Re: Optimizing queries for a 5 node cluster with 250 M documents (causes OutOfMemory exceptions and GC pauses)

Ivan Brusic Sat, 23 Aug 2014 09:03:01 -0700

"When I kept size as Integer.MAX_VALUE, it caused all the problems"


Are you trying to return up to 2 billion documents at once? Even if that
number was only 1 million, you will face problems. Or did I perhaps
misunderstand you?

Are you sorting the documents based on the score (the default)?
Lucene/Elasticsearch would need to keep all the values in memory in order
to start them, causing memory problems. In general, Lucene is not effective
at deep pagination. Use scan/scroll:

http://www.elasticsearch.org/guide/en/elasticsearch/reference/current/search-request-scroll.html

-- 
Ivan


On Sat, Aug 23, 2014 at 6:46 AM, Narendra Yadala <narendra.yad...@gmail.com>
wrote:

> Hi Jörg,
>
> This query
> {
>    "query" : {
>       "bool": {
>           "must": {
>                "match" : { "body" : "big" }
>            },
>           "must_not": {
>                "match" : { "body" : "data" }
>            },
>            "must": {
>             "match" : {"id": 521}
>            }
>      }
>    }
> }
>
> and this query are performing exactly same
> {
>    "query" : {
>       "bool": {
>           "must": {
>                "match" : { "body" : "big" }
>            },
>           "must_not": {
>                "match" : { "body" : "data" }
>            }
>      }
>    },
>    "filter" : {
>        "term" : { "id" : "521" }
>    }
> }
>
> I am not able understand what makes a filtered query fast. Is there any
> place where I can find documentation on the internals of how different
> queries are processed by elasticsearch.

※

Problems -
1. Based on the thread, mark each statement yes or no and quote the words that decide it: (a) Ivan says Lucene handles deep pagination poorly. (b) Narendra reports that the query with the filter ran faster than the one without it. (c) Ivan indicates that sorting by score is the default.
2. Reproduce the part of the thread starting with "Ivan Brusic Sat, 23" and going on through "score (the default)?".
The lines after this point have nothing to do with the thread.

Collected material -

※

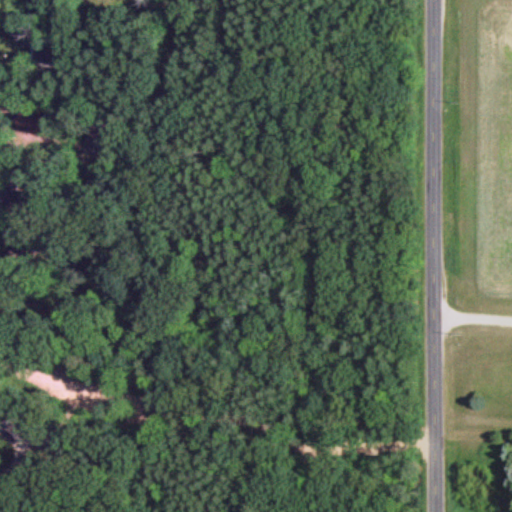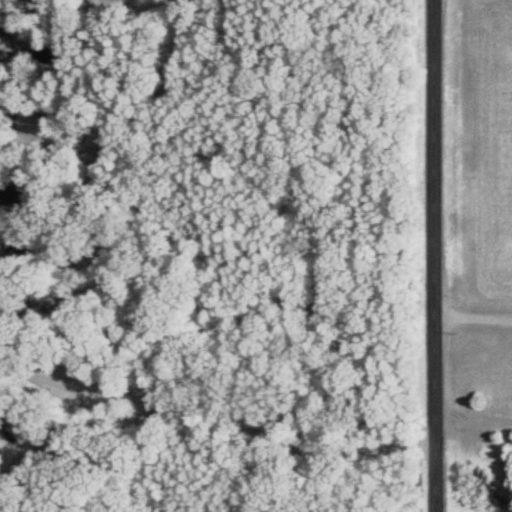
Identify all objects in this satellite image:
road: (438, 255)
road: (475, 316)
road: (18, 453)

※

Expected outputs -
1.
(a) Yes: "In general, Lucene is not effective at deep pagination."
(b) No: "and this query are performing exactly same"
(c) Yes: "Are you sorting the documents based on the score (the default)?"

2.
Ivan Brusic Sat, 23 Aug 2014 09:03:01 -0700

"When I kept size as Integer.MAX_VALUE, it caused all the problems"


Are you trying to return up to 2 billion documents at once? Even if that
number was only 1 million, you will face problems. Or did I perhaps
misunderstand you?

Are you sorting the documents based on the score (the default)?